Please try this and I will do some testing with my USB drive also. I will try to do that tonight and report back here with results. If this does turn out to be a problem with Ghost I will make sure it gets reported - I have a few Symantec contacts.
Just a quick update. I have added a bunch of data to one of my internal drives and now have ~150GB used.
I have to leave for work in a few minutes but tonight when I get home I will do a backup test without compression to my external USB drive.
Once this backup either completes or fails I will post results here. So you should have the word from me tonight as to whether I can reproduce this or not.
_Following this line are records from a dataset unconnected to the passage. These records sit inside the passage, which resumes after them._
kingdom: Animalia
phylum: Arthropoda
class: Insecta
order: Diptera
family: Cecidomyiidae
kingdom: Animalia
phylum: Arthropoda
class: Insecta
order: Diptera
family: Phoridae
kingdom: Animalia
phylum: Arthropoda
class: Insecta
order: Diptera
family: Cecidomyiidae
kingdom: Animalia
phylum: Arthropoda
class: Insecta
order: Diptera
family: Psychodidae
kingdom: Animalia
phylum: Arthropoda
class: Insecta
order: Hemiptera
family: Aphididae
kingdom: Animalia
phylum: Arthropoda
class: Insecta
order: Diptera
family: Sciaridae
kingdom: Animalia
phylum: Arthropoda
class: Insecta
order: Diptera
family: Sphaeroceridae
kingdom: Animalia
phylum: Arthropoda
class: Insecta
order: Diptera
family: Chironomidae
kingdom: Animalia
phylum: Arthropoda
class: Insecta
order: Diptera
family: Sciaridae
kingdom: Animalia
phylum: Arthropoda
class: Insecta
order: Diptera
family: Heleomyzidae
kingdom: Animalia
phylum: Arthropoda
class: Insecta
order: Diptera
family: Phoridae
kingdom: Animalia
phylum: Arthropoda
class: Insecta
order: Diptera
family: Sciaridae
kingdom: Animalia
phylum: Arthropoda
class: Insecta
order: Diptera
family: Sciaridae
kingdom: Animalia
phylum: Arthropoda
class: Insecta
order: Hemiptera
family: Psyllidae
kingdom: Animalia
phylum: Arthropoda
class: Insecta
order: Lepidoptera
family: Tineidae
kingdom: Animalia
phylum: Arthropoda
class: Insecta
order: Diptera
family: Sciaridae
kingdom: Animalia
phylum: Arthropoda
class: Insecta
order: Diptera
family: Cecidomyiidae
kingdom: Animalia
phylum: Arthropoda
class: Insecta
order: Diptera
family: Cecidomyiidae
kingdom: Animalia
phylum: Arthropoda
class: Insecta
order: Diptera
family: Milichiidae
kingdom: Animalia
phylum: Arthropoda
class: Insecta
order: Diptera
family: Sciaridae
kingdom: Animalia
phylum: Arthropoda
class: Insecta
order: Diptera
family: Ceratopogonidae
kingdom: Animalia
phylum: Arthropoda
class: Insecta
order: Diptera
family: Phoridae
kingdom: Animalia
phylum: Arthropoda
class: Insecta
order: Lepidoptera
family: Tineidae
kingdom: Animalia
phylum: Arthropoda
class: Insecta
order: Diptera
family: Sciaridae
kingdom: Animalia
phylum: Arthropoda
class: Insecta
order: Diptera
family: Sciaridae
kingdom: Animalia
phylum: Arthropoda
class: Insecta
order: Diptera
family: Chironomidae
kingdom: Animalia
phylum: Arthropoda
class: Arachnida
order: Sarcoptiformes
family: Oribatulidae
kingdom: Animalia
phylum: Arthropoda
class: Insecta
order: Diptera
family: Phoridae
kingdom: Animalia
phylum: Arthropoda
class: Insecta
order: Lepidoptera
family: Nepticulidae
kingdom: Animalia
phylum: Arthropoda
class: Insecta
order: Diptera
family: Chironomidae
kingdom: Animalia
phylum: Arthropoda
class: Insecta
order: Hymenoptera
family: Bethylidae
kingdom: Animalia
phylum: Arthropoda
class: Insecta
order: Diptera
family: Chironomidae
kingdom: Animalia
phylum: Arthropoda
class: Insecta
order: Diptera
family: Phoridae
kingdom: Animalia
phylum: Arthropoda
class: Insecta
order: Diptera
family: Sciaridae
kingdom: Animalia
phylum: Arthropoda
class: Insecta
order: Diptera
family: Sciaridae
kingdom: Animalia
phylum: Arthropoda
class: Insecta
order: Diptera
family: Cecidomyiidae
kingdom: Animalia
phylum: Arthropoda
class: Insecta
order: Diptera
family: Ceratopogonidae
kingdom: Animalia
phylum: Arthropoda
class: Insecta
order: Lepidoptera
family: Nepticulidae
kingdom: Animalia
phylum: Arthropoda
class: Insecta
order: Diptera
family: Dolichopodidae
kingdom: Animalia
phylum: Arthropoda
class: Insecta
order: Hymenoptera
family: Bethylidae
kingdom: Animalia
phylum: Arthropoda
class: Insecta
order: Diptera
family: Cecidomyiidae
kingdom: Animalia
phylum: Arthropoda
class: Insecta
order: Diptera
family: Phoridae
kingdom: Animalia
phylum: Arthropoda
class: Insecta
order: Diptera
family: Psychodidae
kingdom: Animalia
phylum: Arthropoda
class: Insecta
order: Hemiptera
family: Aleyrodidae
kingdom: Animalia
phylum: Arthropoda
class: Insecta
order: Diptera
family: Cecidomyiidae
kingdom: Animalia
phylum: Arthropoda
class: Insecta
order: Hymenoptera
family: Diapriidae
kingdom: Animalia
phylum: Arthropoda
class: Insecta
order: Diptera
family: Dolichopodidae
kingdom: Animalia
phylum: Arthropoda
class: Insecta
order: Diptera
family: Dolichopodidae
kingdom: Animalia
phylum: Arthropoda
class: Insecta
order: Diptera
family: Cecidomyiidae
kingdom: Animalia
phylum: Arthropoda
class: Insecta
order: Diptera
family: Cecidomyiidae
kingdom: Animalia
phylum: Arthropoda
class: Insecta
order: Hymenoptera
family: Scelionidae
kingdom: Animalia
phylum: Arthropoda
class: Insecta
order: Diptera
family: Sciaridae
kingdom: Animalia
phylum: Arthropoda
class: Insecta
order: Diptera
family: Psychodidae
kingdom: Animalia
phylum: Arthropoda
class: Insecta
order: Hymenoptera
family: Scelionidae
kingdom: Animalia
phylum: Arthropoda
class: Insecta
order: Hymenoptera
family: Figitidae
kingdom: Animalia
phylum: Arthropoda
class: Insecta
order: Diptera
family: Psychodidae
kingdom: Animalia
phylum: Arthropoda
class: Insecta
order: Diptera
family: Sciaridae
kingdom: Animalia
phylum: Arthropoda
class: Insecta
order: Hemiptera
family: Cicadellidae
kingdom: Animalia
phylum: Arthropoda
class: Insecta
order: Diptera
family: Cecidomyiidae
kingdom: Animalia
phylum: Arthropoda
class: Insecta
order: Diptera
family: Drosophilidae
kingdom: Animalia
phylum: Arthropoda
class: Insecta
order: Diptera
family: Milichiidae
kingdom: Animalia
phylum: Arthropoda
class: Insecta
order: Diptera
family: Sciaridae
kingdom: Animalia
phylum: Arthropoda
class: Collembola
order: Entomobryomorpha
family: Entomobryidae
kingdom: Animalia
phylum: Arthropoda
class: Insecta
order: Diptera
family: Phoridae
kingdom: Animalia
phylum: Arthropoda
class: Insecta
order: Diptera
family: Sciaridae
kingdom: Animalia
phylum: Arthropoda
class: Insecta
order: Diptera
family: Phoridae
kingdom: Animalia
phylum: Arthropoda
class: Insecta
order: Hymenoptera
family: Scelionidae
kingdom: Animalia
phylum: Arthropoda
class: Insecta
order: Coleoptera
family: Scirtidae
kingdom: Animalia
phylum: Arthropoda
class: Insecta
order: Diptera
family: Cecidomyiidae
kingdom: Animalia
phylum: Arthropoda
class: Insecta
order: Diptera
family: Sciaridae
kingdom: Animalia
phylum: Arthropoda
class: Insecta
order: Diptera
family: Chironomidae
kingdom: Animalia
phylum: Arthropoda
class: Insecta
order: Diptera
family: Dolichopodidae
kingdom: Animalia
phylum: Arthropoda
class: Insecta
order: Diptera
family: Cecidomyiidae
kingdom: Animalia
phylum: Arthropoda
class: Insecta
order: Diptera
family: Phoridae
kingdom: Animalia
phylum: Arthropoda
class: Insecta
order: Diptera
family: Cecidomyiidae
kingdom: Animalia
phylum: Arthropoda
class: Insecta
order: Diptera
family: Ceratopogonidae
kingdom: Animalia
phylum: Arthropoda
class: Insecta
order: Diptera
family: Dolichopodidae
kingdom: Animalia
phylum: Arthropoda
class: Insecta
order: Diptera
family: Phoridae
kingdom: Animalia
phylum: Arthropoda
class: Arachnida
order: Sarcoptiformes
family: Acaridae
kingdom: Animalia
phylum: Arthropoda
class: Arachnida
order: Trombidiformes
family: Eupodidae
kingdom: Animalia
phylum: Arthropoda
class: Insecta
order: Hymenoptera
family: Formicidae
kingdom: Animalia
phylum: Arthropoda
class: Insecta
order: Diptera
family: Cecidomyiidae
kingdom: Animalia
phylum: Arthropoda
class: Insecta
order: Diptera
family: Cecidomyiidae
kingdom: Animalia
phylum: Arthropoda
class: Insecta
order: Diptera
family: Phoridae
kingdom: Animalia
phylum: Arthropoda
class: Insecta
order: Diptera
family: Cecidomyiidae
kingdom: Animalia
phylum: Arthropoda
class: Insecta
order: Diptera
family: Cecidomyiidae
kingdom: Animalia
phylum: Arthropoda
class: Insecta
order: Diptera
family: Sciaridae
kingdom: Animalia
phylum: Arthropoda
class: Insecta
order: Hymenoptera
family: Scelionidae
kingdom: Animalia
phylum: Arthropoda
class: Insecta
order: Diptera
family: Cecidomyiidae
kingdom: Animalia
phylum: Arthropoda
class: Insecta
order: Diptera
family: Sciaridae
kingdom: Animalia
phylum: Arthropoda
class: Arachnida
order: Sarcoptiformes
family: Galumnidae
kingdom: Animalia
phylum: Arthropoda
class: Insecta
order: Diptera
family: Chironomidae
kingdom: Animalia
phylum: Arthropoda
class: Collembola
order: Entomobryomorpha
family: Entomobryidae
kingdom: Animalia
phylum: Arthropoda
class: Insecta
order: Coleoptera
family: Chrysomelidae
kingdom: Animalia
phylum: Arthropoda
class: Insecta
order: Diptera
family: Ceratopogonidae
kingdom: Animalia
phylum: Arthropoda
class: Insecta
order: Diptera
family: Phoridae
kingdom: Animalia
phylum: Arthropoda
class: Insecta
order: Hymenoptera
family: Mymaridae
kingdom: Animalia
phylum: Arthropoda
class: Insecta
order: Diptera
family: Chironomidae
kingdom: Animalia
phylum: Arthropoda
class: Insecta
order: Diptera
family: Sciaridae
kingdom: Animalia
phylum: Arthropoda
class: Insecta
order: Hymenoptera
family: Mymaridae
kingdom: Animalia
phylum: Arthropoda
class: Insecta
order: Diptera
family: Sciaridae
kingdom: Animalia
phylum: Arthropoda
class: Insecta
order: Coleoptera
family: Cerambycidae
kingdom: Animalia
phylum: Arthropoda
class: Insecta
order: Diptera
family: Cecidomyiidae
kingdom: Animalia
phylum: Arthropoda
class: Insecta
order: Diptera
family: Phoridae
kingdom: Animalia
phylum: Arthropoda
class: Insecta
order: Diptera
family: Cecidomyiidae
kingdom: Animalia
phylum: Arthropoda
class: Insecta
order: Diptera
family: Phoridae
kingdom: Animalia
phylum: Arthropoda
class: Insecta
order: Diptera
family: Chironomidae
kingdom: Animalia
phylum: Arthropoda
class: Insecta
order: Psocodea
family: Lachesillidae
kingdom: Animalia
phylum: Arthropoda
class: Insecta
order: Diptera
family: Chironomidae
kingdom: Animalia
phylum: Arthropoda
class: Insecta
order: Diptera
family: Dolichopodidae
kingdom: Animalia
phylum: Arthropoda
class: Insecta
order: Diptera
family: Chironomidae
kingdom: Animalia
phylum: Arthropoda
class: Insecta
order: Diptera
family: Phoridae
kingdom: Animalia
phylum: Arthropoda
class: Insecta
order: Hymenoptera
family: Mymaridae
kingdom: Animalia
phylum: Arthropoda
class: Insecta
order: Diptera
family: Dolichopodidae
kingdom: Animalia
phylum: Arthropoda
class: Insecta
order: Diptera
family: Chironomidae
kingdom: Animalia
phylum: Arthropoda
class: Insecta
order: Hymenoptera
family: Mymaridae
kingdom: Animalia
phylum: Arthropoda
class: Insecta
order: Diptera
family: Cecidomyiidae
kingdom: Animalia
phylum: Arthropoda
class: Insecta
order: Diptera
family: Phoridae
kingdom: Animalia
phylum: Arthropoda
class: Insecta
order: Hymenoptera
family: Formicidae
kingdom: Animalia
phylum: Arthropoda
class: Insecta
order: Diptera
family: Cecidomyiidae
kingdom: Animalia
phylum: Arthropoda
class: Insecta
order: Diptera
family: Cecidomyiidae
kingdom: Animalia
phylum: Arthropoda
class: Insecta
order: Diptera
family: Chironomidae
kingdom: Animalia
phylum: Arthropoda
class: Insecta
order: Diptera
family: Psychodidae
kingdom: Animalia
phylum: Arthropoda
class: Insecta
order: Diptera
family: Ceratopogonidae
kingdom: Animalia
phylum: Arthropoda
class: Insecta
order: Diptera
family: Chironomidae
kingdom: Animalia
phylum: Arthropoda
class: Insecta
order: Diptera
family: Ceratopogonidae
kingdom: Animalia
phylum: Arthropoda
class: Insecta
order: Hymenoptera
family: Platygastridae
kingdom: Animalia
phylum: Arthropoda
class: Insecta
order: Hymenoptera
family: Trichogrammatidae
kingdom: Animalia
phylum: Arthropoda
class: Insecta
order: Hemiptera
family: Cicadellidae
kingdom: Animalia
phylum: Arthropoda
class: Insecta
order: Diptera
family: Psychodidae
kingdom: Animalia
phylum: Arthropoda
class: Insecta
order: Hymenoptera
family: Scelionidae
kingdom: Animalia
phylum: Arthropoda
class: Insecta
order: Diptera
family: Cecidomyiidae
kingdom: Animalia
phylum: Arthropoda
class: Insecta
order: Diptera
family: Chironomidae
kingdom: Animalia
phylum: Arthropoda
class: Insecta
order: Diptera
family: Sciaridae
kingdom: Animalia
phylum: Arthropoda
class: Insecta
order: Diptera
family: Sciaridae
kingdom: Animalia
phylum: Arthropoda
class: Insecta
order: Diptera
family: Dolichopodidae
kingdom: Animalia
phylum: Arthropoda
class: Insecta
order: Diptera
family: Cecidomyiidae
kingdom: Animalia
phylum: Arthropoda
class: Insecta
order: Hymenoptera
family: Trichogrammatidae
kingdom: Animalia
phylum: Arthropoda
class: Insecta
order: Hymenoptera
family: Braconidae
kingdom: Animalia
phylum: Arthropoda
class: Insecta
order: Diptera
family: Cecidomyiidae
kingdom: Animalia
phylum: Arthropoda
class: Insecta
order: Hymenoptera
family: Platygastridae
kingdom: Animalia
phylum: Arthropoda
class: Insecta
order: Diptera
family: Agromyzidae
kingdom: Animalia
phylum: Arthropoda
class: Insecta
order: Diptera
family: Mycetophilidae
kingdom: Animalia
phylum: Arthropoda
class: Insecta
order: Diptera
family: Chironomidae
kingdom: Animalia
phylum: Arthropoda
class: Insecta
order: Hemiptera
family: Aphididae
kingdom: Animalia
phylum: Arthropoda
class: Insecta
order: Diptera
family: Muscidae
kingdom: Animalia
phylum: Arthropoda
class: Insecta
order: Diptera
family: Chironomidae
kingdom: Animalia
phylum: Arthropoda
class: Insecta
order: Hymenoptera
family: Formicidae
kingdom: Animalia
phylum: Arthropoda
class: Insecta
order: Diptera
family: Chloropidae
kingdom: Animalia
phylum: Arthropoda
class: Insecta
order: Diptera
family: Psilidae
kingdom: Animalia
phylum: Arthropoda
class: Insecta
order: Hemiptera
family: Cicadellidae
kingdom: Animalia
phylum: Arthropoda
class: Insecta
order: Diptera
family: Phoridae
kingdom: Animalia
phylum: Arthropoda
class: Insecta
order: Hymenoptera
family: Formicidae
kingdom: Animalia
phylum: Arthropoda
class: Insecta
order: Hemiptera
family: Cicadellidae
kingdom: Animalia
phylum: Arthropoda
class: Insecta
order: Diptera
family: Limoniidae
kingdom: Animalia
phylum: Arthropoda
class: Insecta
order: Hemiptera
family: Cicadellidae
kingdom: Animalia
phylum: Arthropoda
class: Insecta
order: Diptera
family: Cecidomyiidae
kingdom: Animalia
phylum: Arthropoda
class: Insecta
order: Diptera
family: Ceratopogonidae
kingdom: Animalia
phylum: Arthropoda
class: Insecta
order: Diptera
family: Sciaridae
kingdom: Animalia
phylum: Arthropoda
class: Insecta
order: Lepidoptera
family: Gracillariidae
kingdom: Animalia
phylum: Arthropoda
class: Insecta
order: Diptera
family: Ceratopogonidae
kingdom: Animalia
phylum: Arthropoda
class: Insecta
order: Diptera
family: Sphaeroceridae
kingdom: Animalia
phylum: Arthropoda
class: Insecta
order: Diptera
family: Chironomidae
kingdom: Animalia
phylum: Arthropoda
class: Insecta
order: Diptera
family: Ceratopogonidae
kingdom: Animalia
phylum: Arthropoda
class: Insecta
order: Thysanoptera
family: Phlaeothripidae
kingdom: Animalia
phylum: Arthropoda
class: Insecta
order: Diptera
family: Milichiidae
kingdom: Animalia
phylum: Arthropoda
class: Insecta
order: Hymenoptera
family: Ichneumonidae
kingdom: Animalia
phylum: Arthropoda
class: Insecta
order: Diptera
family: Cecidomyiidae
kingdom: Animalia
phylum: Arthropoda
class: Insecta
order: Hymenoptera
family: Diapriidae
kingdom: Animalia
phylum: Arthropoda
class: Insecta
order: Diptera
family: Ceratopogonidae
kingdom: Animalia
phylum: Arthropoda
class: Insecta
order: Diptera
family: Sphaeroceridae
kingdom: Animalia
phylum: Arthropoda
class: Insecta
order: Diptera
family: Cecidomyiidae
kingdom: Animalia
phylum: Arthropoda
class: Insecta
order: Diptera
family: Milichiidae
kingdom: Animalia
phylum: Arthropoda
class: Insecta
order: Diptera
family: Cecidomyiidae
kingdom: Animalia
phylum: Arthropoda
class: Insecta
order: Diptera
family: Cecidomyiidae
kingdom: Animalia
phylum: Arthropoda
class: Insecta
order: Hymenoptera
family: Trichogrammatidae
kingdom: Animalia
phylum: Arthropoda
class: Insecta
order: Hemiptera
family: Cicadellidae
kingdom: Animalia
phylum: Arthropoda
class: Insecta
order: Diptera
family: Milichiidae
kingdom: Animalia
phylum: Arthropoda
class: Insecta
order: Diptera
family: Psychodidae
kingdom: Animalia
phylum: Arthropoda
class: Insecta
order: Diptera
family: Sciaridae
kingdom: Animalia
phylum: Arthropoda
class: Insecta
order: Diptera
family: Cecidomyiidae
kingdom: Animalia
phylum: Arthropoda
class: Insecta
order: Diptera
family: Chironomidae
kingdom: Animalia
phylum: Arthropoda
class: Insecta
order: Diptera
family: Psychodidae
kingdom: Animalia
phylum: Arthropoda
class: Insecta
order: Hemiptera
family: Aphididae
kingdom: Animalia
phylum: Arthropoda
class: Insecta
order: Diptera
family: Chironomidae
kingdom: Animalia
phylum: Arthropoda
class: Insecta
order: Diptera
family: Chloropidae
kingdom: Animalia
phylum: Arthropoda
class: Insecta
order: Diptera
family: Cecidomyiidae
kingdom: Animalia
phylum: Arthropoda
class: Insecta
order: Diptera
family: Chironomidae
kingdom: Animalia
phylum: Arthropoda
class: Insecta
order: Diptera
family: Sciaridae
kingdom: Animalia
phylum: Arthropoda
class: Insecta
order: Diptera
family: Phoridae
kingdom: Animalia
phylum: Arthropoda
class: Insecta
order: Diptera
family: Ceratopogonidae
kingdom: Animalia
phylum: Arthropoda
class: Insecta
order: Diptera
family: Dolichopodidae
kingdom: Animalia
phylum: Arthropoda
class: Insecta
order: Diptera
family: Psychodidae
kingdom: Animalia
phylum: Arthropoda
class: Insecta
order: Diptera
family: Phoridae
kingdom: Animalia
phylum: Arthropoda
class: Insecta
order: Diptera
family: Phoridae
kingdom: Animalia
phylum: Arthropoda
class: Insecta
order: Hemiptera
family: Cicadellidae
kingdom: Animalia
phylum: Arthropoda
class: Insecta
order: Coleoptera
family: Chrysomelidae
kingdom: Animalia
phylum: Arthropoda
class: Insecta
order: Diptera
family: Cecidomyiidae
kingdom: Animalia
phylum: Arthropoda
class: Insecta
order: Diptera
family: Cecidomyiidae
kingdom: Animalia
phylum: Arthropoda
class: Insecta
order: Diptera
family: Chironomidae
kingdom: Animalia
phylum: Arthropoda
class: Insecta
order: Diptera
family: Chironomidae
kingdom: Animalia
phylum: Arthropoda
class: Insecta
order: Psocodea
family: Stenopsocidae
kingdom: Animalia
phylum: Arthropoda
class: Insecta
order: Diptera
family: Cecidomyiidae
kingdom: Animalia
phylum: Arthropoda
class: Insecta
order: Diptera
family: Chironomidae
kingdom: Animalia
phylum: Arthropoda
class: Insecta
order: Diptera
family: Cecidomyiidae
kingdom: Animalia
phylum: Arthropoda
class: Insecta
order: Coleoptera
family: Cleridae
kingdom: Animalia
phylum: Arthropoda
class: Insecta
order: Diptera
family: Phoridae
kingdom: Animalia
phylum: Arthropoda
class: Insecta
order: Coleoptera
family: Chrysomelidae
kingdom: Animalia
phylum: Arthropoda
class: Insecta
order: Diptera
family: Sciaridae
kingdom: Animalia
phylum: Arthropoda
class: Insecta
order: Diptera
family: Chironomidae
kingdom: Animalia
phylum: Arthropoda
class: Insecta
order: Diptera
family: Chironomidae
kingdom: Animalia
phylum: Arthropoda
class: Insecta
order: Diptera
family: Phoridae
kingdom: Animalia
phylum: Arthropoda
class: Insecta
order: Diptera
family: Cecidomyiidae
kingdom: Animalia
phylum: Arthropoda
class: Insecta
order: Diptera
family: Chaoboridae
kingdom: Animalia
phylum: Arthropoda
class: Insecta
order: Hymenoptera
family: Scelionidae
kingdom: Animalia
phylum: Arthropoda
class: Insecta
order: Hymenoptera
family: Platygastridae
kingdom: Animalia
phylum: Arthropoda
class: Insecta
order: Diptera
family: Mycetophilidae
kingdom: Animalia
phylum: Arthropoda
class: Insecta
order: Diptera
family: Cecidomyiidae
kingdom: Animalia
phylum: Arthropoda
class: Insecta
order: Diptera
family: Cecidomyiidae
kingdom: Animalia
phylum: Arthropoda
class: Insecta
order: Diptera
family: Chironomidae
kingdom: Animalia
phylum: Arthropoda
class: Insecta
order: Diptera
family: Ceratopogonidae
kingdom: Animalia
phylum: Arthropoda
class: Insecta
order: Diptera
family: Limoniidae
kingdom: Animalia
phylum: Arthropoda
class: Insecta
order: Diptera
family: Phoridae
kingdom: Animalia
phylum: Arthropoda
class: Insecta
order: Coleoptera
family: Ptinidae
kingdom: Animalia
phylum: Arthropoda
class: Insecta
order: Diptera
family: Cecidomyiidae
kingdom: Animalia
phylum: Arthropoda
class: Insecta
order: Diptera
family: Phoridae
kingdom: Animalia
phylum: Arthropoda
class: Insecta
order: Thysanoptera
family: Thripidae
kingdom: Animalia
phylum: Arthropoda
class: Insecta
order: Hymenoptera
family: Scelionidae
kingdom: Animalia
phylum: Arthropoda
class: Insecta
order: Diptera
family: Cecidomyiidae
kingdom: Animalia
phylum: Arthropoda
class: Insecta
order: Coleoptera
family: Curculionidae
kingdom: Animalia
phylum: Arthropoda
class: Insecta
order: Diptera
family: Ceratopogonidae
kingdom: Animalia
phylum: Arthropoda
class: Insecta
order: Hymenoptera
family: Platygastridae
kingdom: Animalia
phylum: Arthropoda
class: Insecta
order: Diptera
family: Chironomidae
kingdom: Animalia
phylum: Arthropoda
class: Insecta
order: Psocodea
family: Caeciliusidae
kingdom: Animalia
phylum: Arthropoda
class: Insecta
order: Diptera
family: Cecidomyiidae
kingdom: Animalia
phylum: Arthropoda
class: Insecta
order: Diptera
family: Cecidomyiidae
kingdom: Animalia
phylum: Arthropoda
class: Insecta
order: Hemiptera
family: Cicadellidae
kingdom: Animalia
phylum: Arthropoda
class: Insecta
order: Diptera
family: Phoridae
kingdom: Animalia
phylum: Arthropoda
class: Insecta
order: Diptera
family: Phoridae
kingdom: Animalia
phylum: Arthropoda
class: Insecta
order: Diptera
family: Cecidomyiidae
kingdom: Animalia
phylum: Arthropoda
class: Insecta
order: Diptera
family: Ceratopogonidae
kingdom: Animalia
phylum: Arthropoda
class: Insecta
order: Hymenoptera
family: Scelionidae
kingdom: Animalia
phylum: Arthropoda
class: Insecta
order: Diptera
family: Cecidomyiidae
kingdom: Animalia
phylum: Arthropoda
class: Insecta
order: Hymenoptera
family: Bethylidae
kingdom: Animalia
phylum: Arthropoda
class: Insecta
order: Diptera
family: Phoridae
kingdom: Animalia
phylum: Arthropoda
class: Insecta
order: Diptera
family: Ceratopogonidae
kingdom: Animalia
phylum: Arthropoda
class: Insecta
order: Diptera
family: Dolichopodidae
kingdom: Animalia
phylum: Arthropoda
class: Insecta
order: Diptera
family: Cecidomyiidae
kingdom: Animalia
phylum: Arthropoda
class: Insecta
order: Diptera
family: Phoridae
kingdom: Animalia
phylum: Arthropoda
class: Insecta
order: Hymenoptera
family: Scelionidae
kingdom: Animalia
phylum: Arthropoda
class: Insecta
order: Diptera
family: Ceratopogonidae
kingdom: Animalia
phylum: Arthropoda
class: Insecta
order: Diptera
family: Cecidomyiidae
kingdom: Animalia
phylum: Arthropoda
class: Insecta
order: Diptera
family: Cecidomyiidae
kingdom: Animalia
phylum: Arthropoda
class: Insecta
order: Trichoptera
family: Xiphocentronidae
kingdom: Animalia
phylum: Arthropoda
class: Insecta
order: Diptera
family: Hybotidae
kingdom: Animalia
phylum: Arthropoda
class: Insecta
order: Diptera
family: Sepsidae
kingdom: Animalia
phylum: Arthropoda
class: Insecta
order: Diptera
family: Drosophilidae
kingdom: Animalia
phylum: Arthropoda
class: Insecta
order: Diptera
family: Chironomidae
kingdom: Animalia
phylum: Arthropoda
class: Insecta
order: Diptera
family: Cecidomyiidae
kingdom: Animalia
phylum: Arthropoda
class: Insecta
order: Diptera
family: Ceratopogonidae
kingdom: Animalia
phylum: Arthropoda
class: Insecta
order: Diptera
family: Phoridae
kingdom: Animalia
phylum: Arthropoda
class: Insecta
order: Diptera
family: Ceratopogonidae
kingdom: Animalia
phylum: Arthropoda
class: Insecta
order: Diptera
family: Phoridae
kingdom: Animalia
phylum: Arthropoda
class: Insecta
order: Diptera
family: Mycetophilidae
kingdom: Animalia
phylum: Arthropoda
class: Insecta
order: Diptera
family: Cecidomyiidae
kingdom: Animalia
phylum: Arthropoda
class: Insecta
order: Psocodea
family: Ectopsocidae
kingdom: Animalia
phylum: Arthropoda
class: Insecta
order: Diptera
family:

Another update for you. I just completed a backup of one of my internal drives with no problem. I used no compression and the resultant size of the backup image on my USB drive was 158,147,280,896 bytes or about 154GB. I used the One Time Backup option from the Tasks tab.
I have a few suggestions for you to try.
1) As I mentioned before, try a backup to a different drive and again for testing purposes the target drive can be the same as your source drive. I believe this will work and if so would indicate a problem specific to your external USB drive.
2) Question - are there any other software programs you have which use this external USB backup drive?
3) Please pull Norton Ghost log files. First, please check that Ghost is configured to save the correct log files. To do this click on the Tasks menu and select Options, then under Notifications please click on Log Files. Make sure Errors, Warning and Information are all checked. If not, please check them, click Apply and do another backup. If they are already checked then please attach the Norton Ghost.log.txt file to your post by clicking on the Add Attacment link at the bottom left. Also, please specify exactly what error is reported by Ghost when the backup fails. This should include the error number and any and all text reported with the error. You can find this log file in C:\ProgramData\Symantec\Norton Ghost\Logs.
3) Please run defrag on your external USB drive. Realistically this should not affect the ability to save large files, but we need to rule out the possibility that a fragmented drive could be a contributing factor.
4) In your first post it looks like you are backing up your SRP from the same backup job in which you back up the OS partition. I'd like you to try breaking up this backup job. First, your SRP will never change so it only needs to be backed up once. For this you can do a One Time Backup from the Tasks tab. Store this image away in a safe place, then please modify your regular backup job to include only the remaining OS partition and see if this makes a difference. Here again, I want to see if backing up multiple partitions from a single backup job could be a contributing factor.